Physical fitness is about more than what you weigh. There are 5 key areas of fitness: body composition, cardiorespiratory endurance, muscular endurance, muscular strength, and flexibility. Keeping each of these aspects in balance will achieve the greatest level of fitness for you, individually, at whatever age and stage of life. The main way to do so is through regular activity — outdoor sports, recreation, and fitness center workouts.
If you’ve noticed the need for better fitness in these areas but aren’t sure where to start on the journey to improvement, we’d like to suggest practical ways to achieve balanced physical fitness. Contact us at Thrive Training to learn how to get started today!
Body Composition
Improving your body composition (a.k.a. reducing fat and increasing lean muscle mass) can’t be tied to any one exercise program or diet because it depends on your current fitness and goals. Not everyone wants to reach the single digits of body fat, but most of us can stand to lose a few pounds of it. The best way to decrease fat and build muscle is a combination of cardio workouts 3 to 5 days a week, strength training at least twice a week, and a nutritious, calorie-conscious diet full of whole foods. A personal trainer, fitness, or nutritionist can help you design a personalized program to achieve a healthier body composition.

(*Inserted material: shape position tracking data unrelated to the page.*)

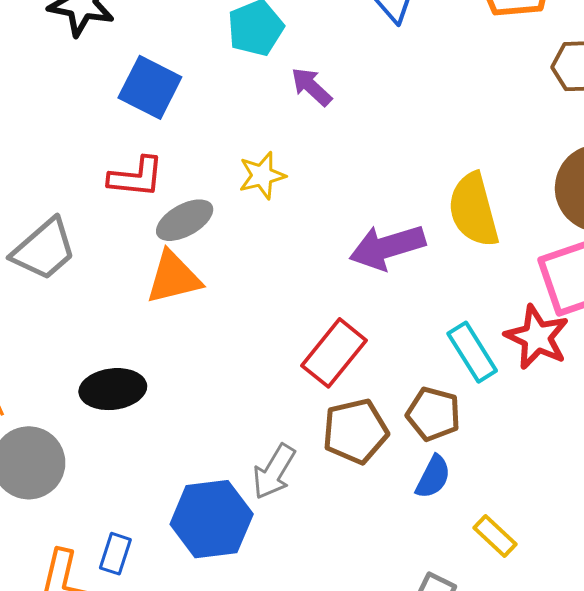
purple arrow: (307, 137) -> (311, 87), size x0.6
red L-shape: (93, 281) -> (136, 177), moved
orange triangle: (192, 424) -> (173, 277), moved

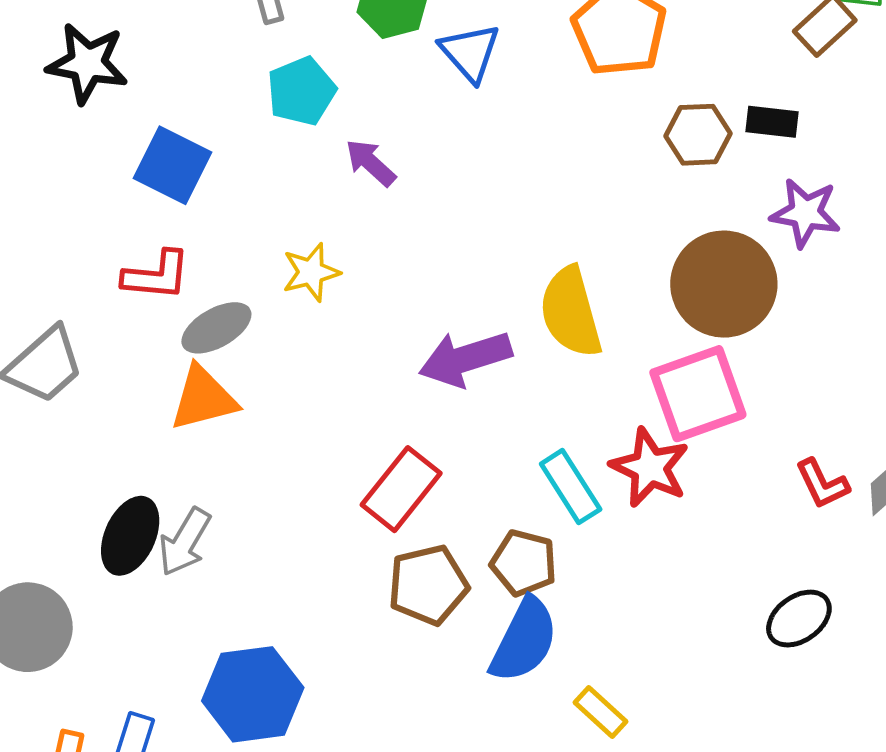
black ellipse: (113, 389) -> (130, 536), turned -58
gray arrow: (274, 472) -> (185, 542), moved
blue semicircle: (433, 477) -> (524, 640), size x1.6

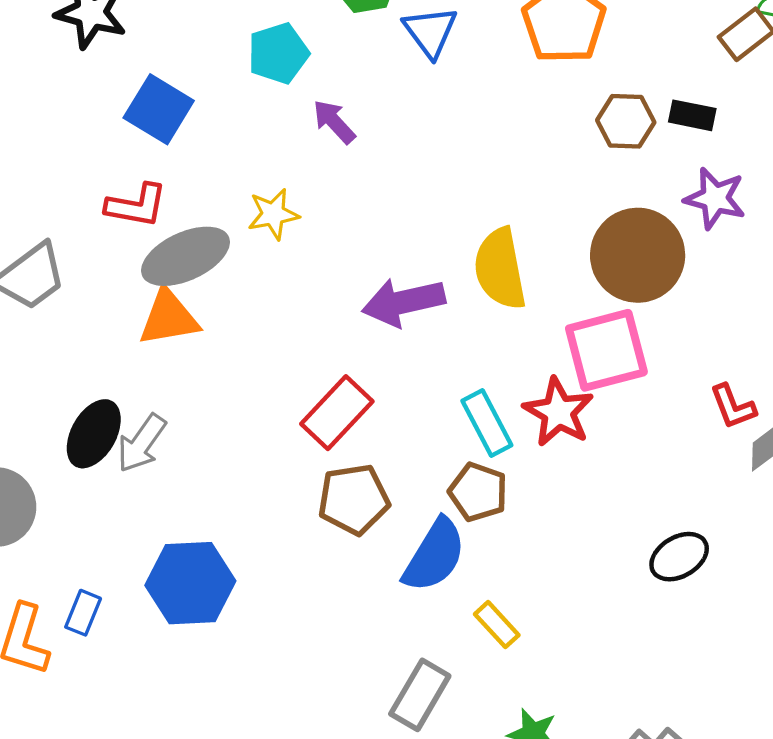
gray ellipse: (216, 328) -> (186, 256), size x1.4
red L-shape: (822, 484) -> (733, 407), moved
brown pentagon: (524, 563) -> (478, 492), moved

Cardiorespiratory Endurance
Any activity that raises the heart rate and keeps it elevated will build cardiorespiratory endurance. Even though lifting weights at the fitness gym will increase your heart rate, activities that recruit more muscles will improve your cardio fitness more effectively. Increasing either the intensity or duration of the following activities will build endurance over time:
- Walking
- Running (jogging) or sprinting intervals
- Bicycling or spinning
- Rowing
- Jumping/jump rope
- Stair climbing
- Bodyweight exercises like burpees, jumping jacks, etc.
- Team sports that require running and jumping such as basketball, soccer, hockey, etc.
Muscular Endurance
Muscle endurance allows you to place demands on your muscles for longer periods of time. This includes both static positions and repetitive movements. As you might guess, the best way to improve muscular endurance is to lift weights or use resistance machines (although long-distance cardio events like marathons and triathlons build muscular endurance, as well). The key to building muscle endurance with weights is not to increase the amount weight you’re lifting, but the number of reps you complete. To achieve this, choose lighter weights.
Another great way to improve muscle endurance without equipment is through bodyweight training. Pushups and pullups are two of the most popular and effective (no wonder the military still uses them!). Other bodyweight moves that build muscle endurance include the plank, v-up, triceps dip, Superman (for back strength), squat throw/thrust with a medicine ball, and tuck jump.
Muscular Strength
Brute strength is something closely tied to our image of fitness. Strength isn’t just useful for bench pressing or power lifting; it’s also practical for everyday life situations. Improving strength requires lifting heavier weights at fewer reps or increasing the resistance on a weight machine, but it must be done gradually to avoid overstraining your muscles and causing injuries.
It’s also important to note that lifting heavy weights will not bulk women up. Most women don’t have the testosterone required to achieve the look of a bodybuilder without extreme measures. The heavier your weights, the more muscle you will build; the more muscle you have, the higher your metabolism and fat-burning ability.
Flexibility
Flexibility is an area of fitness many of us neglect because there are fewer visible results (versus decreasing body fat or building muscle, for instance), but it’s vital to staying healthy and injury free. In addition to stretching at the end of your workouts, consider adding flexibility training through yoga, Pilates, or other stretch routines to your fitness gym schedule at least a few days a week.